Prospettive svizzere in 10 lingue

Quale minoranza latina in governo?

Equilibrismo linguistico sotto la cupola di Palazzo federale Keystone Archive

Il gruppo socialista alle Camere federali sceglie questo weekend la candidata alla successione di Ruth Dreifuss.

In lizza: tre donne romande, una ticinese e un neocastellano.

Fra i criteri di scelta, anche se ha perso importanza, non va dimenticata l’appartenenza confessionale, mentre negli ultimi decenni si è imposta con evidenza la questione della presenza femminile.

Nessuna di queste regole è giuridicamente vincolante: è eleggibile in Consiglio federale chiunque abbia il diritto di voto (art. 143 della Costituzione federale).

La clausola cantonale, che impediva la presenza in governo di più di un membro proveniente dallo stesso Cantone è stata sostituita con una formula generica “le diverse regioni e le componenti linguistiche del Paese devono essere equamente rappresentate” (art. 175 CF).

Gli equilibri tra gruppi linguistici

Storicamente, le minoranze linguistiche sono sempre state equamente rappresentate in Consiglio federale. All’inizio era prevalsa la formula 5:2 (5 germanofoni e 2 “latini”), adottata per la composizione del primo governo federale nel 1848.

Nel corso del XX secolo si è avuto sovente un governo con 4 germanofoni e 3 “latini”. Soltanto durante quattro anni (dal 1876 al 1880), ci fu un Consiglio federale composto da sei svizzero-tedeschi e da un solo romando.

In seguito la doppia presenza romanda è venuta a mancare per periodi relativamente brevi: dal 1913 al 1917, dal 1934 al 1947 e dal 1967 al 1970.

La presenza italofona

La presenza italofona ha conosciuto un andamento più irregolare: dopo Franscini (1848-1857) e Pioda (1857-1864) ci fu un eclissi di ben 47 anni, tra il 1864 e il 1911, quando fu eletto Giuseppe Motta.

Le ragioni di questa lunga assenza, che ebbe ripercussioni alquanto negative sui rapporti tra il Ticino e la Confederazione, sono da ricercare anche nella situazione interna del Cantone, considerato a Berna poco affidabile a causa dell’instabilità e della litigiosità che sfociava talvolta in episodi di violenza politica.

Con Motta ed Enrico Celio ci fu una presenza ininterrotta fino al 1950; in seguito la Svizzera italiana è stata presente in Consiglio federale dal 1954 al 1959 con Giuseppe Lepori, dal 1966 al 1973 con Nello Celio e dal 1986 al 1999 con Flavio Cotti.

Il Grigioni italiano non è invece mai stato rappresentato nel governo federale: nel 1962, il mesolcinese Ettore Tenchio, candidato ufficiale del partito democristiano, fu battuto dal vallesano Roger Bonvin.

Due anni di maggioranza latina

La minoranza romancia è stata rappresentata una sola volta con il grigionese Felix Calonder (dal 1913 al 1920).

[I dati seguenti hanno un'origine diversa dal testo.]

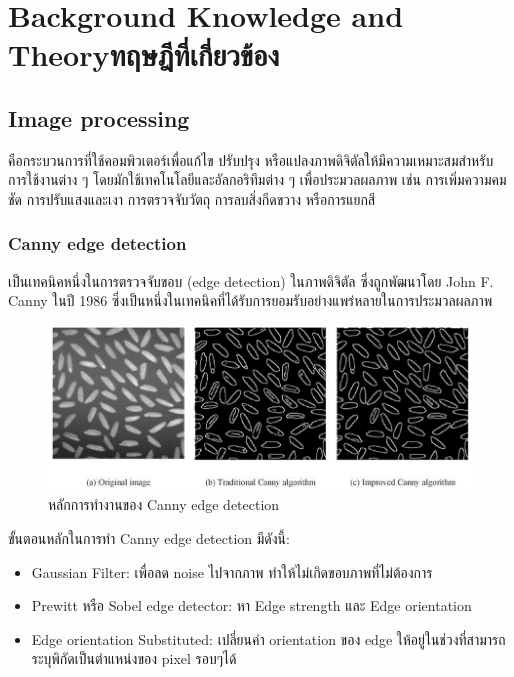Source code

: \chapter{\ifenglish Background Knowledge and Theory\else ทฤษฎีที่เกี่ยวข้อง\fi}

\section{Image processing}

คือกระบวนการที่ใช้คอมพิวเตอร์เพื่อแก้ไข ปรับปรุง หรือแปลงภาพดิจิตัลให้มีความเหมาะสมสำหรับการใช้งานต่าง ๆ โดยมักใช้เทคโนโลยีและอัลกอริทึมต่าง ๆ เพื่อประมวลผลภาพ เช่น การเพิ่มความคมชัด การปรับแสงและเงา การตรวจจับวัตถุ การลบสิ่งกีดขวาง หรือการแยกสี

\subsection{Canny edge detection}

เป็นเทคนิคหนึ่งในการตรวจจับขอบ (edge detection) ในภาพดิจิตัล ซึ่งถูกพัฒนาโดย John F. Canny ในปี 1986 ซึ่งเป็นหนึ่งในเทคนิคที่ได้รับการยอมรับอย่างแพร่หลายในการประมวลผลภาพ

\begin{figure}[h!]
  \begin{center}
    \includegraphics{2_1.png}
  \end{center}
  \caption[Poem]{หลักการทำงานของ Canny edge detection}
\end{figure}

ขั้นตอนหลักในการทำ Canny edge detection มีดังนี้:

\begin{itemize}
  \item {Gaussian Filter: เพื่อลด noise ไปจากภาพ ทำให้ไม่เกิดขอบภาพที่ไม่ต้องการ}
  \item {Prewitt หรือ Sobel edge detector: หา Edge strength และ Edge orientation}
  \item {Edge orientation Substituted: เปลี่ยนค่า orientation ของ edge ให้อยู่ในช่วงที่สามารถระบุพิกัดเป็นตำแหน่งของ pixel รอบๆได้}
\end{itemize}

Per alcuni anni, dal 1917 al 1919, ci fu un Consiglio federale con soli tre germanofoni e quattro rappresentanti della Svizzera latina: il ticinese Motta, il retoromancio Calonder e i romandi Ador e Decoppet.

Una situazione venutasi a creare con le dimissioni forzate di Arthur Hoffmann nell’estate del 1917: in un momento non proprio roseo per le relazioni confederali, il responsabile degli affari esteri si era compromesso con un’iniziativa diplomatica di pace in favore della Germania.

Svizzera latina, una nozione astratta

La nozione di “minoranza latina” è tuttavia puramente aritmetica: la Svizzera italiana non si è mai sentita rappresentata da un consigliere federale romando e i romandi non si sono mai riconosciuti in un consigliere federale ticinese.

Su molte questioni di interesse nazionale le posizioni delle due minoranze divergono ampiamente: per motivi regionali nella politica dei trasporti; per una questione di mentalità nei rapporti con l’Europa, per ragioni di temperamento e di Realpolitik nelle relazioni con la Svizzera tedesca.

I romanci, invece, si sentono probabilmente più vicini a un grigionese tedescofono che a un ticinese.